■ What needs to be done ■
For the data below, report the number of lines that contain the string "tagbox" and nothing else.
§ §
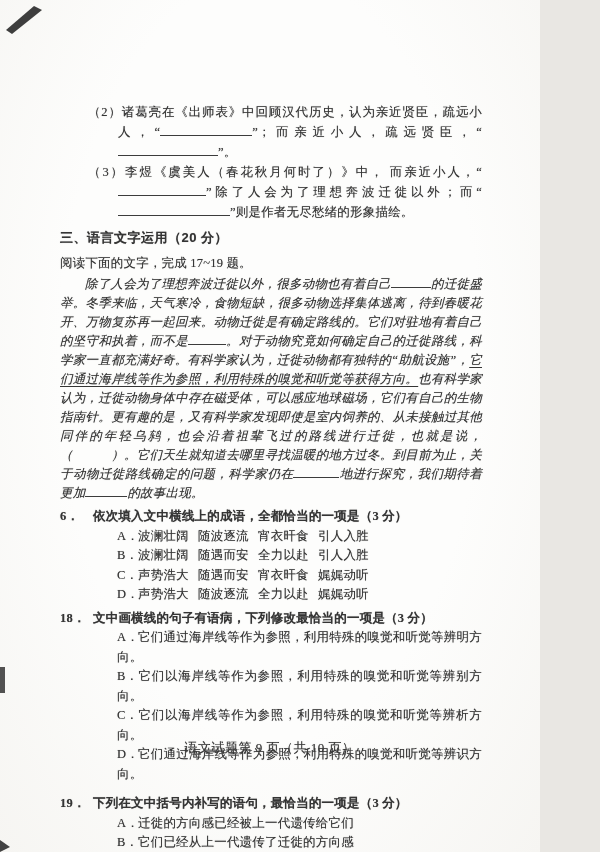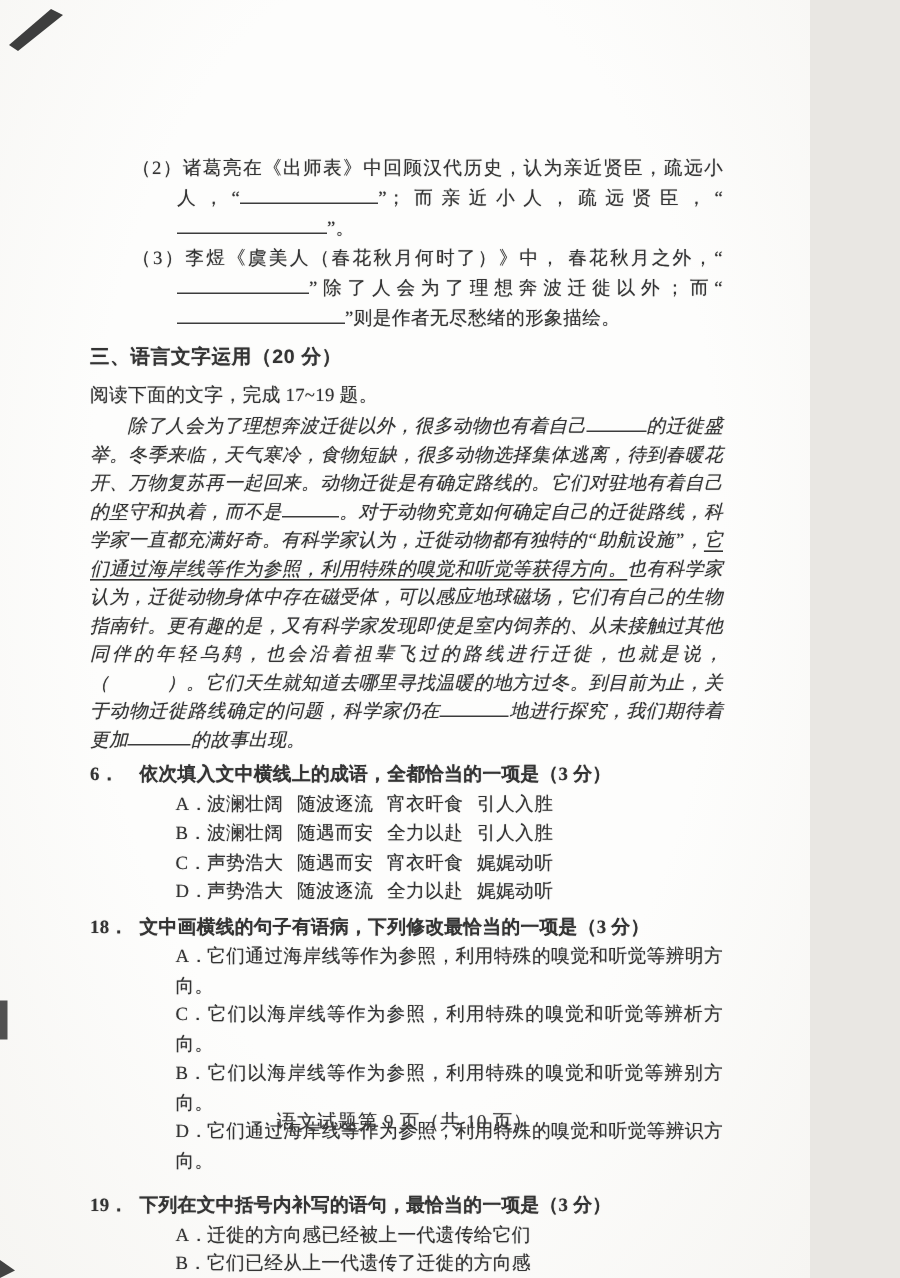--- a/index.html
+++ b/index.html
@@ -49,7 +49,7 @@
 
     <section class="comp">
       <div class="comp-item"><span class="cnum">（2）</span><span>诸葛亮在《出师表》中回顾汉代历史，认为亲近贤臣，疏远小人，</span><span>“</span><span class="blank b92"></span><span>”；而亲近小人，疏远贤臣，“</span><span class="blank b100"></span><span>”。</span></div>
-      <div class="comp-item"><span class="cnum">（3）</span><span>李煜《虞美人（春花秋月何时了）》中， 春花秋月之外，“</span><span class="blank b88"></span><span>”除了人会为了理想奔波迁徙以外；而“</span><span class="blank b112"></span><span>”则是作者无尽愁绪的形象描绘。</span></div>
+      <div class="comp-item"><span class="cnum">（3）</span><span>李煜《虞美人（春花秋月何时了）》中， 而亲近小人，“</span><span class="blank b88"></span><span>”除了人会为了理想奔波迁徙以外；而“</span><span class="blank b112"></span><span>”则是作者无尽愁绪的形象描绘。</span></div>
     </section>
 
     <h3 class="sec-header">三、语言文字运用（20 分）</h3>

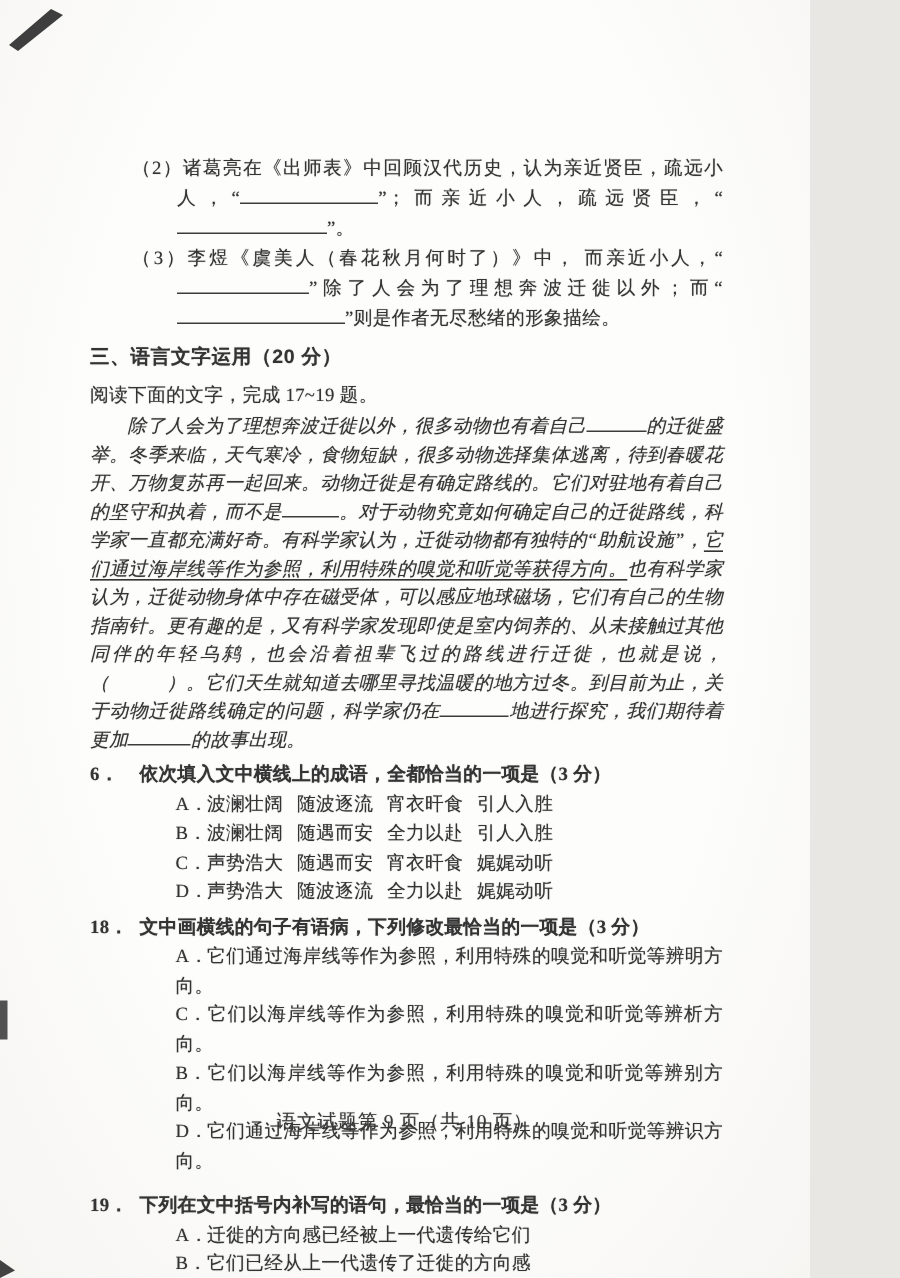--- a/index.html
+++ b/index.html
@@ -69,8 +69,8 @@
     <section class="q q18">
       <div class="qstem"><span class="qnum">18．</span><span>文中画横线的句子有语病，下列修改最恰当的一项是（3 分）</span></div>
       <div class="opt"><span class="letter">A．</span><span>它们通过海岸线等作为参照，利用特殊的嗅觉和听觉等辨明方向。</span></div>
+      <div class="opt"><span class="letter">B．</span><span>它们以海岸线等作为参照，利用特殊的嗅觉和听觉等辨别方向。</span></div>
       <div class="opt"><span class="letter">C．</span><span>它们以海岸线等作为参照，利用特殊的嗅觉和听觉等辨析方向。</span></div>
-      <div class="opt"><span class="letter">B．</span><span>它们以海岸线等作为参照，利用特殊的嗅觉和听觉等辨别方向。</span></div>
       <div class="opt"><span class="letter">D．</span><span>它们通过海岸线等作为参照，利用特殊的嗅觉和听觉等辨识方向。</span></div>
     </section>
 

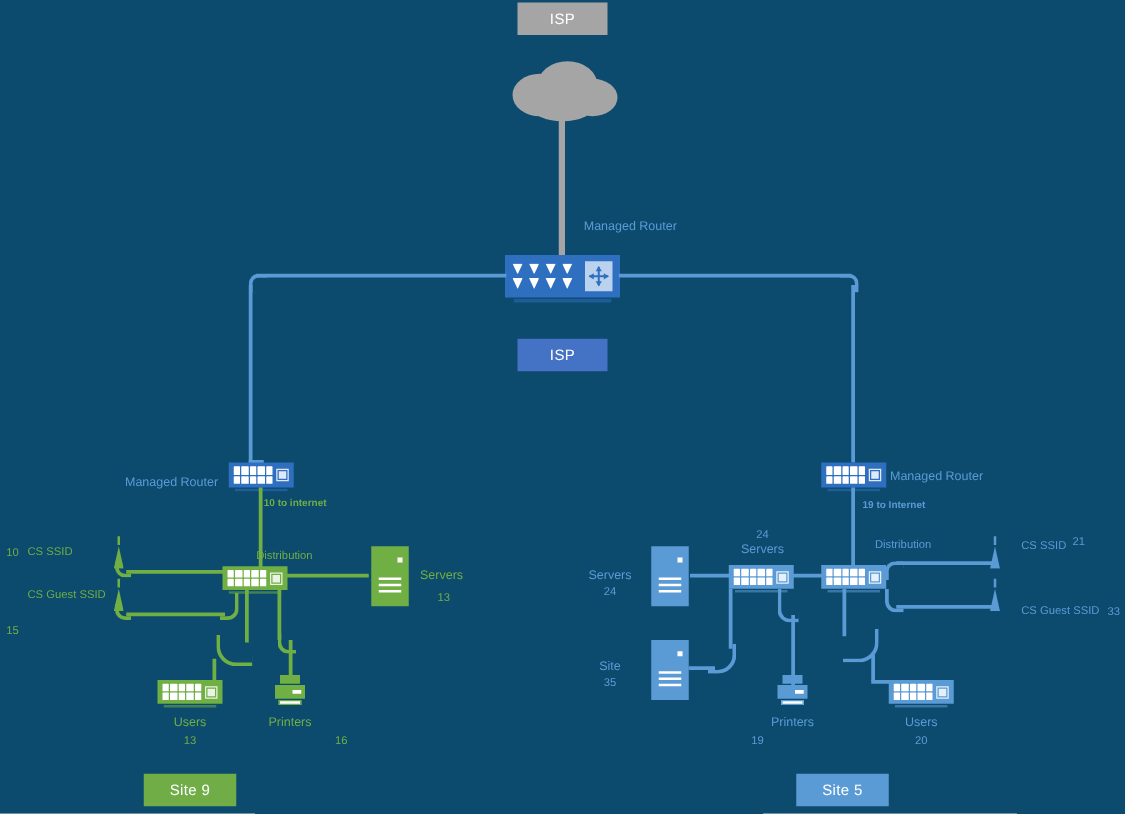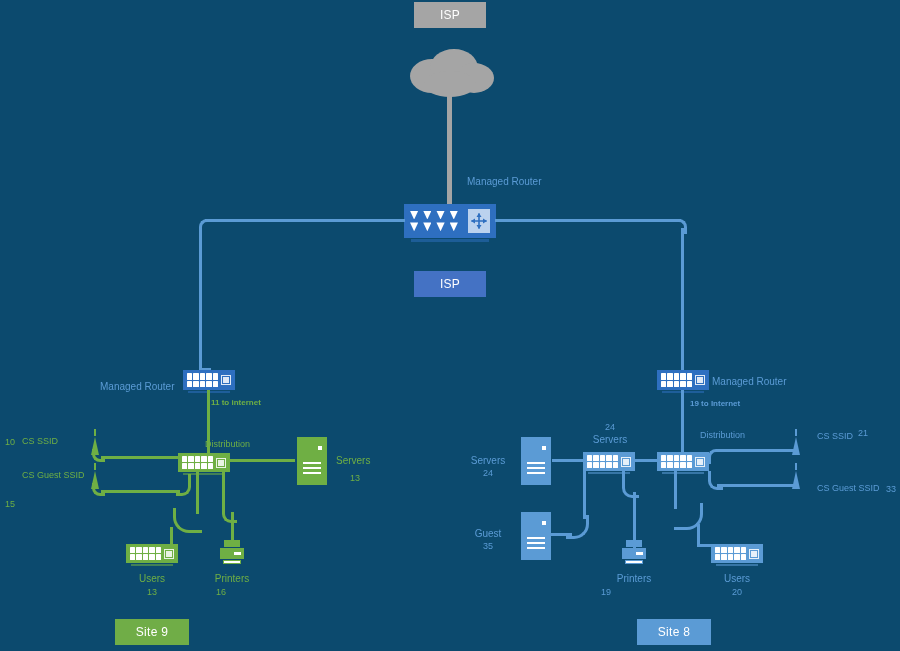--- a/index.html
+++ b/index.html
@@ -267,7 +267,7 @@
   </div>
 
   <div class="line ln-green" style="left:207px; top:390px; width:3px; height:66px;"></div>
-  <div class="lbl lbl-green t8" style="left:211px; top:399px;">11 to internet</div>
+  <div class="lbl lbl-green t8" style="left:211px; top:399px;">10 to internet</div>
 
   <div class="lbl lbl-green t9" style="left:205px; top:440px;">Distribution</div>
 

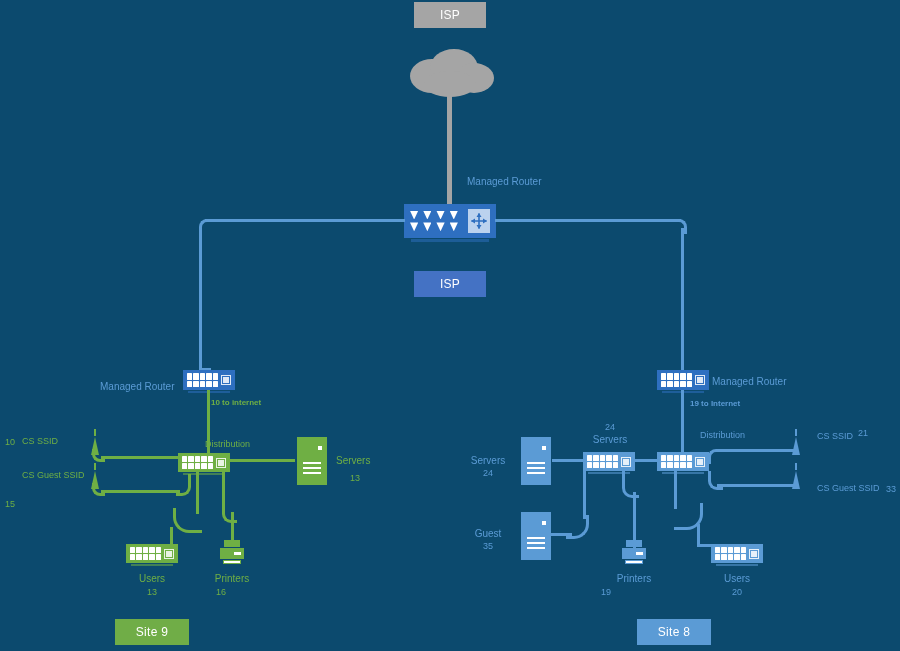--- a/index.html
+++ b/index.html
@@ -472,7 +472,7 @@
         <i></i>
     </div>
   </div>
-  <div class="lbl lbl-blue t10 center" style="left:462px; top:528px; width:52px;">Guest</div>
+  <div class="lbl lbl-blue t10 center" style="left:462px; top:528px; width:52px;">Site</div>
   <div class="lbl lbl-blue t9 center" style="left:462px; top:542px; width:52px;">35</div>
 
   <div class="line ln-blue" style="left:551px; top:533px; width:21px; height:3px;"></div>

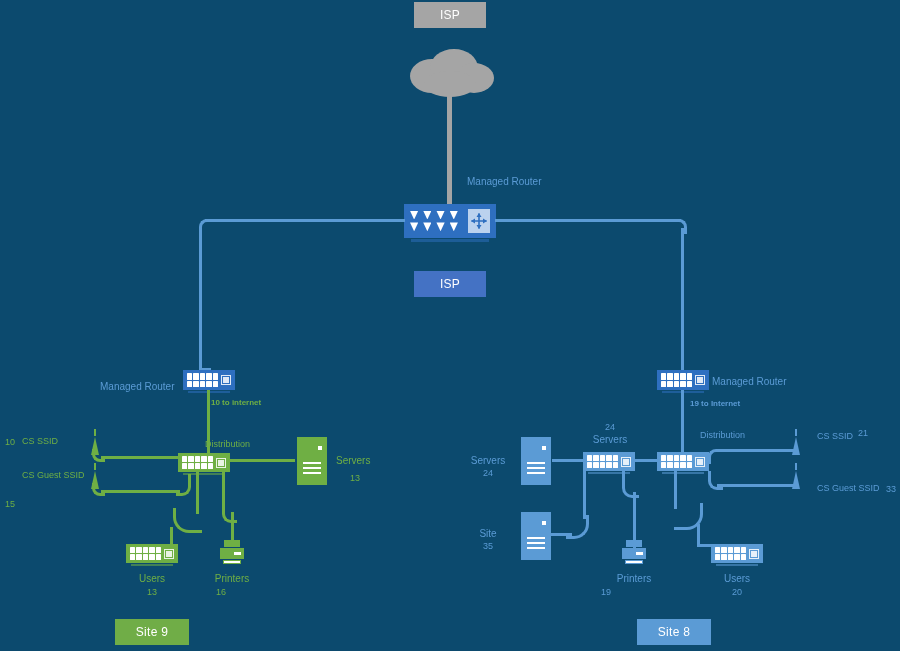--- a/index.html
+++ b/index.html
@@ -370,7 +370,7 @@
     <div class="pr-bot" style="border-color:#6FAF44;"></div>
   </div>
   <div class="lbl lbl-green t10 center" style="left:202px; top:573px; width:60px;">Printers</div>
-  <div class="lbl lbl-green t9 center" style="left:191px; top:588px; width:60px;">16</div>
+  <div class="lbl lbl-green t9 center" style="left:218px; top:588px; width:60px;text-align:right;">16</div>
 
   <div class="tagbox tag-green" style="left:115px; top:619px; width:74px; height:26px;">
     <span>Site 9</span>

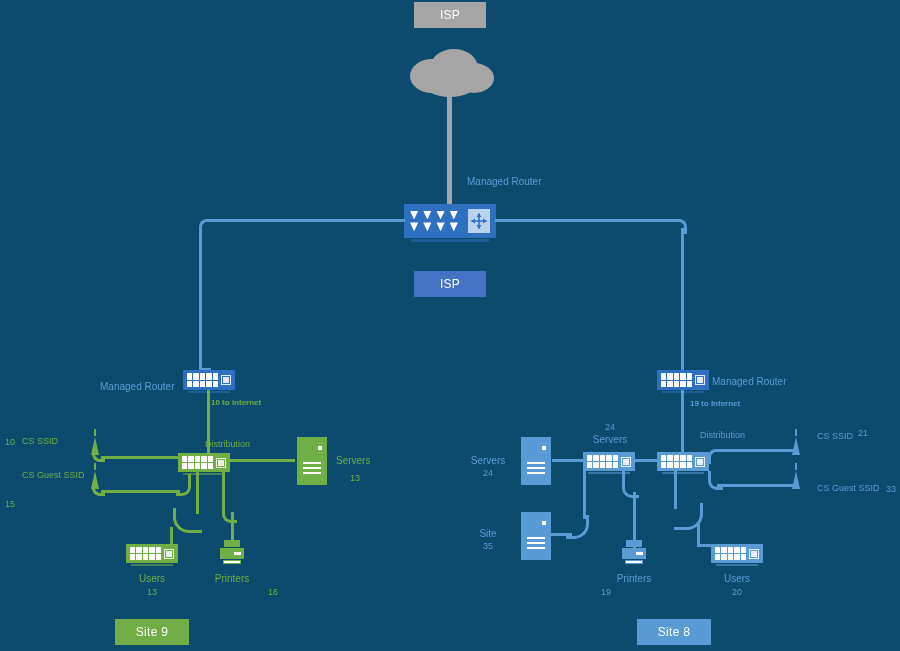--- a/index.html
+++ b/index.html
@@ -547,7 +547,7 @@
   <div class="line ln-blue" style="left:717px; top:484px; width:77px; height:3px;"></div>
 
   <div class="tagbox tag-blue2" style="left:637px; top:619px; width:74px; height:26px;">
-    <span>Site 8</span>
+    <span>Site 5</span>
   </div>
 
 </div>

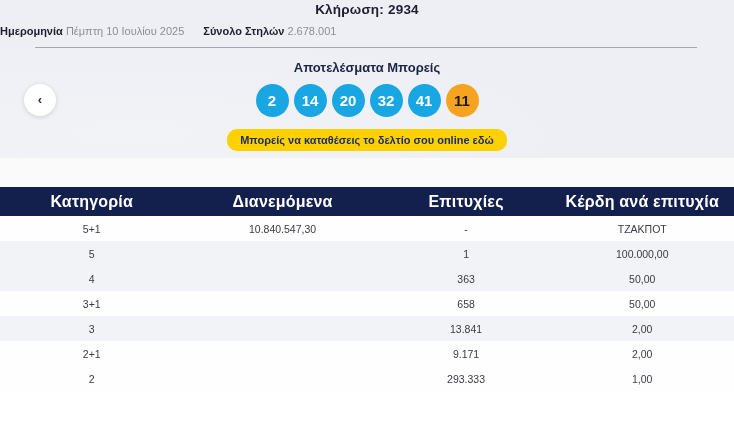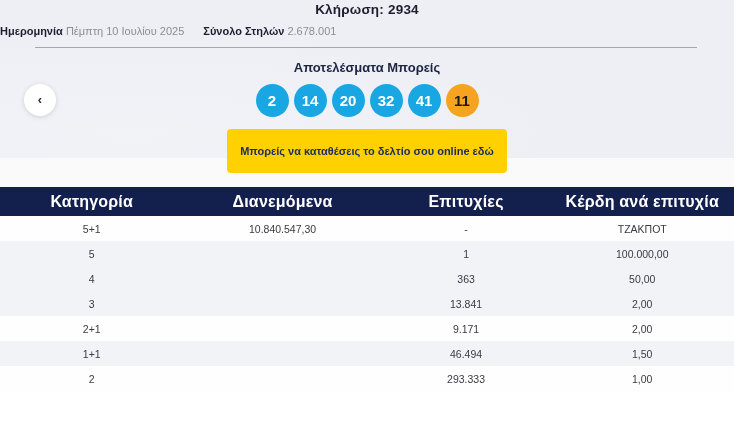--- a/index.html
+++ b/index.html
@@ -46,10 +46,10 @@
   .cta-button {
     display:block; margin:12px auto 0;
     background:#ffd101; color:#1c2e63;
-    border:none; border-radius:4px;
+    border:none; border-radius:10px;
     font-family:"Liberation Sans", sans-serif;
     font-size:11px; font-weight:bold;
-    padding:16px 13px; cursor:pointer;
+    padding:5px 13px; cursor:pointer;
   }
   .prev-button {
     position:absolute; left:24px; top:84px;

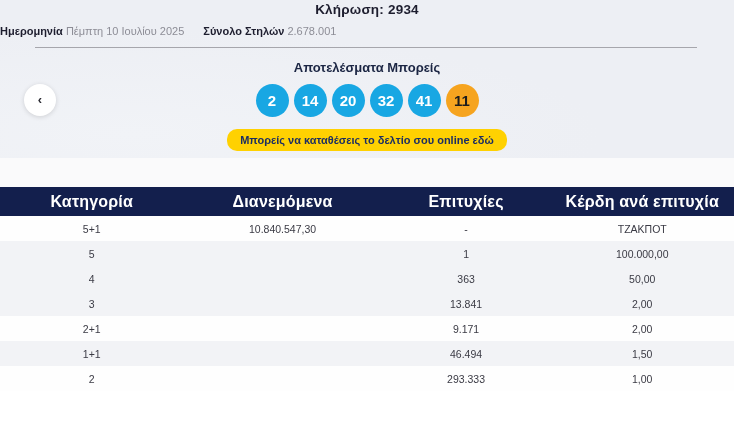--- a/index.html
+++ b/index.html
@@ -165,6 +165,12 @@
         <td>363</td>
         <td>50,00</td>
       </tr>
+      <tr class="odd">
+        <td>3+1</td>
+        <td></td>
+        <td>658</td>
+        <td>50,00</td>
+      </tr>
       <tr class="even">
         <td>3</td>
         <td></td>

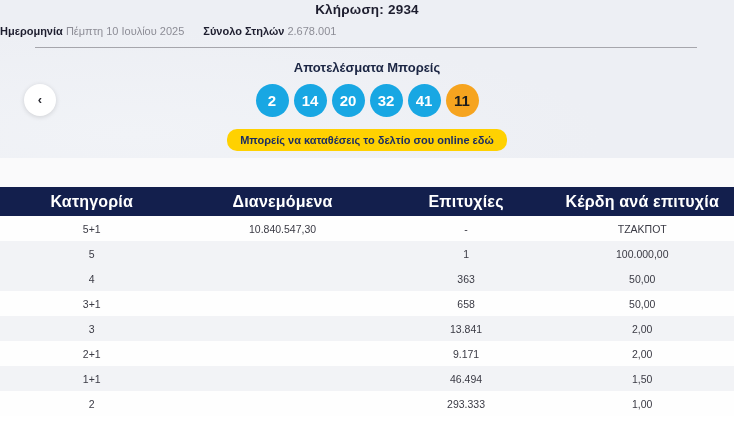--- a/index.html
+++ b/index.html
@@ -183,12 +183,6 @@
         <td>9.171</td>
         <td>2,00</td>
       </tr>
-      <tr class="even">
-        <td>1+1</td>
-        <td></td>
-        <td>46.494</td>
-        <td>1,50</td>
-      </tr>
       <tr class="odd">
         <td>2</td>
         <td></td>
§ §
■ Answer section ■
2